"Information
Asymmetry" is what happens when one party to a transaction has more relevant
information than the other, and doesn't share it. For example, it's what happens to a home
buyer when the inspector misses a patch of mold in the basement, and the seller
doesn't want to risk the deal by volunteering it. I learned about this first hand a few years
ago as I wrote out a check for $7,000 to a basement waterproofing company.
Information
asymmetry has been a principal cause of disastrous mergers, acquisitions, and
other business deals since long before Adam Smith was a wee babe. Smith and others talked about the importance
of equal knowledge in business dealings to the functioning of a free market. But none analyzed the concept - or what to
do about it - in detail. Real analysis
had to wait for 20th Century economists like Adolf Berle and Joseph
Means[1],
George Akerlof[2] and Joseph Stiglitz[3]. Largely as a result of their work, we know a
lot more about what it costs to get all the information necessary to make a
risk-adjusted decision to buy or sell something of significance.
Buying
or selling a company with significant technology assets has always been an
"educated crapshoot." In such deals,
each side has good reason to believe that the other has shaved the dice, i.e.

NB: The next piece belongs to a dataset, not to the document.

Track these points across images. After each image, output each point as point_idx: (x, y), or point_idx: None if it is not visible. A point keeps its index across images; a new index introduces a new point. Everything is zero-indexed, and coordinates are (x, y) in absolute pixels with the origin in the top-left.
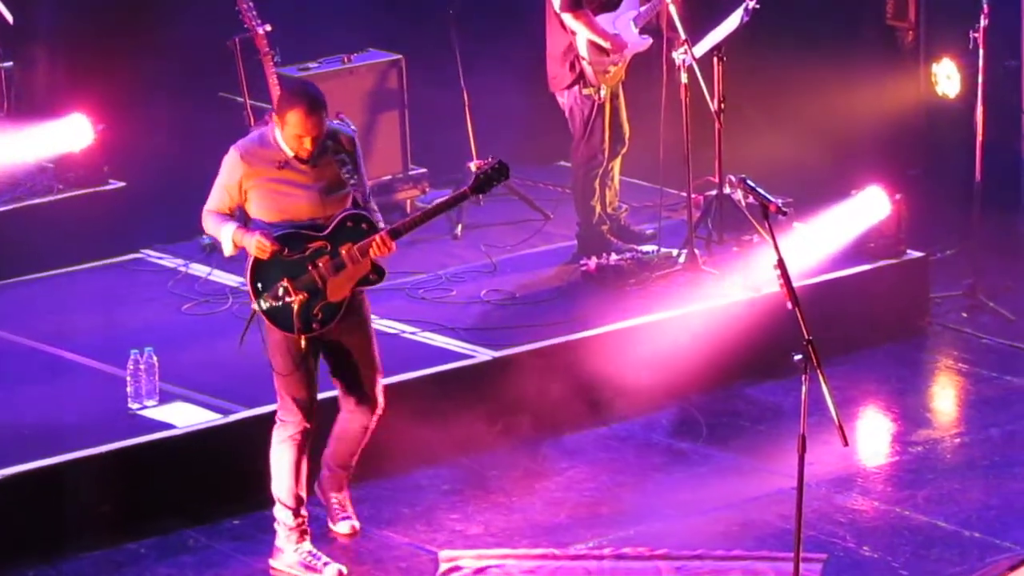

kept important information from the other.
IT deals are the ones most familiar to readers of this journal, but ANY
technology-dependent deal can face the same risks.
In
2000, a company my wife worked for, a high-flyer in the world of integrated
cable and telephone services, made a company-killing deal based on asymmetric
information. It acquired another company on the strength of the latter's
service agreements. What it did not take the time or spend the money to
discover was that over half of the agreements were due to expire within a year
and had a very low renewal rate. And the executives in the company being
acquired, who knew the truth, did not share it. In other words, the high flyer transferred a
lot of its gold to the hold of a slowly sinking ship. It never recovered while those they bought
out made fortunes.
Configuration
management would seem like a great process for guarding against asymmetric
information in technology deals. After
all, if you can examine the documentation for all of the technology assets of a
company you are interested in buying, the truth should be easy to discover.
But
it's not. If you search the two terms
together on the Internet, you will come up with practically no research into
the relationship between effective configuration management and risk reduction
in technology acquisition.
In
reality, many dealmakers fail to employ effective methods and practices for
risk reduction for three simple reasons:
- They don't want to
spend the time or money to dig into the information in detail
- They have
overweening confidence in their own instincts for smelling out a good
deal.
- They rely on
sources with a self-interest in hiding or shading the truth
This
combined misfeasance, malfeasance and nonfeasance has serious consequences for
everything from jobs to shareholder value.
Over 50% of all mergers and acquisitions cost shareholder value and
employee jobs. Post-merger integration
problems, especially unanticipated difficulties in integrating badly-documented
IT systems, contribute in a big way to these losses. Asymmetric information about the true state
of technology assets is, in too many cases, the root cause.
A
robust configuration management process for acquisition due diligence can
reduce, even eliminate the impact of asymmetric information on complex
deals. The cost of acquiring enough
information, long an issue, is dropping thanks to the ready availability of
configuration information on the Internet.
For
example, what if we want to know not only the current status of all software
licenses, but the future plans of the software vendors issuing those
licenses? Configuration due diligence
can seek paper and electronic copies of all licenses and all correspondence
related to licenses. It can also seek
out the latest information, at very little cost, about the software company's
plans to support or retire support for those licenses.
Or
suppose we want to know how much time, effort and cost we will need to invest
in integrating the acquisition's applications with our own. Searching out information about how well
specific releases of each party's software play with each other depends on
knowing exactly which releases the acquisition has. Configuration management for acquisition due
diligence can seek out not only what the company being acquired knows, but also
what users all over the world have experienced about the interplay between
specific releases of software.
These
are only a few of the potential questions, some of which could be deal
breakers, that a robust configuration management process for acquisition due
diligence can ask and answer.
Following
such a process, especially one performed by an independent due diligence
specialist, can make the difference between a successful acquisition and one
that costs a lot more, and delivers a lot less, than it should.
Robert Benjamin is the founder and Principal
Consultant at Hamilton Technology
Management, LLC. Rob specializes in
technology governance, especially for non-IT management. He is also the Northeast Regional
Vice-President of TurnAround LLC, a
Virginia-based consultancy specializing in organizational and operational excellence
for small and medium-sized companies.
[1] Berle, A.A. & Means, G.C.
(1933) The Modern Corporation and Private
Property (New York,
Macmillan)
[2]
Akerlof, G.A. (1970) The market for lemons: quality uncertainty and the market
mechanism, Quarterly Journal of Economics,
84, pp. 488-500.
[3] Stiglitz, J.E. (1979)
Equilibrium in product markets with imperfect information, American Economic Review, Papers and Proceedings, 69, pp. 339-345.